The bottom line is you get an objective report card that tells you if the AI client truly grasped the concept or just sounds convincing.

1. You input the concept or analysis you want validated, triggering the radical simplification check.
2. The agent runs through five distinct reflection fields and commits to decision pivots, checking for jargon, complexity justification, and self-deception.
3. The system returns a final verdict: either 'Understanding Proven' if all checks pass, or a specific failure code (like JARGON_HIDING) pointing exactly where the explanation failed.

## Frequently Asked Questions

**How does Feynman Radical Simplification Prover MCP work?**
It works by running a structured five-point check on any given explanation. The agent must eliminate jargon, simplify the core concept, build the answer from scratch, identify its own weaknesses, and justify every detail.

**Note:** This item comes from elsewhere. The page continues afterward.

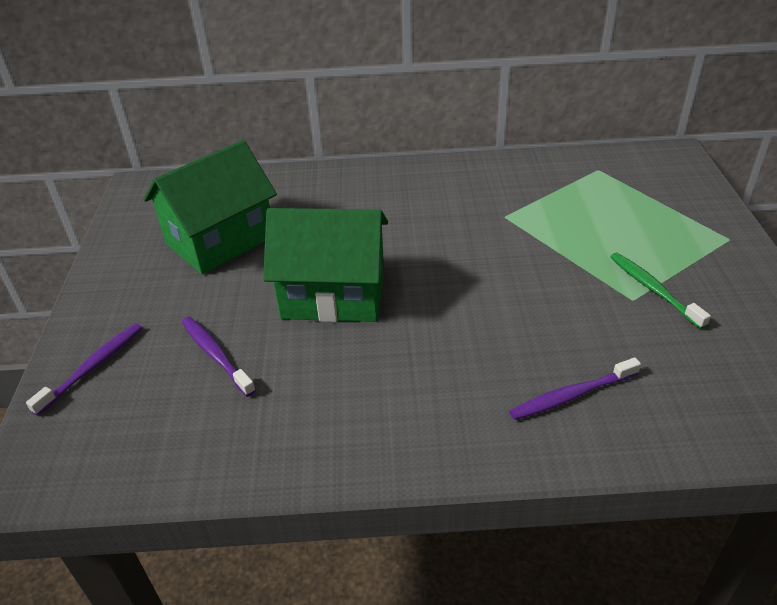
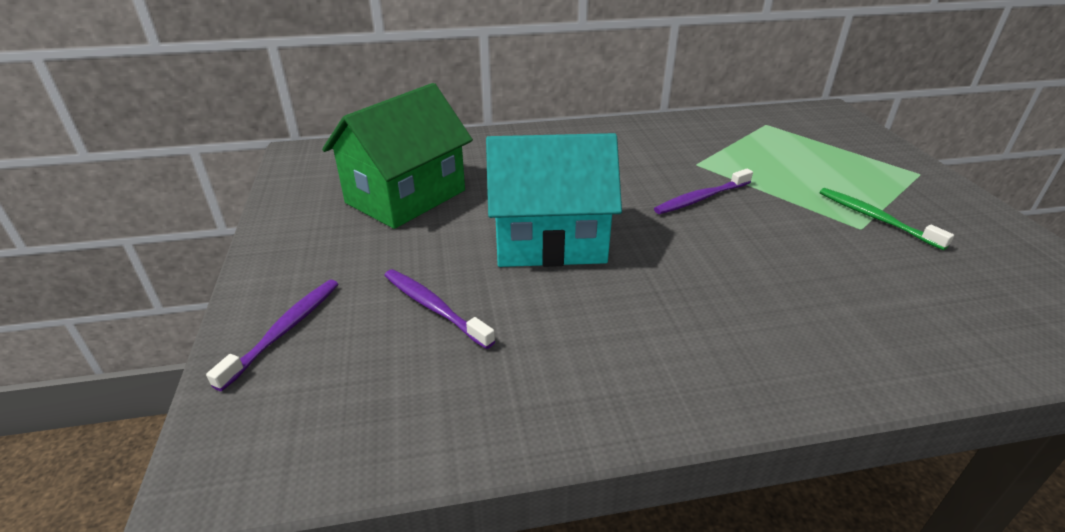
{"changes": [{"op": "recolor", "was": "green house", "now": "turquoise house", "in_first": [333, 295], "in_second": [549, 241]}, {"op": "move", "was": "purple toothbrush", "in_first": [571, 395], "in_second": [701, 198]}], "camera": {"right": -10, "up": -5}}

**Can I use validate_radical_simplification for non-technical topics?**
Yes. While modeled on physics, it applies to any complex topic—like corporate strategy or historical analysis—by forcing the elimination of vague language and identification of core causal mechanisms.

**Does Feynman Radical Simplification Prover MCP only accept text inputs?**
The tool processes textual descriptions, concepts, or arguments you provide to check for underlying understanding gaps. You give it the idea; it gives you the validation report.

**What does 'Jargon Hiding' mean in validate_radical_simplification?**
It means the AI client is using complex technical terms ('synergistic,' 'paradigm shift') to mask a lack of foundational understanding. The tool forces it to explain those terms simply.

**If my explanation passes the check, does that mean I am fully understood?**
It means your AI client has passed an extremely rigorous test designed to identify the most common ways models fail—namely, by over-complicating or using vague language.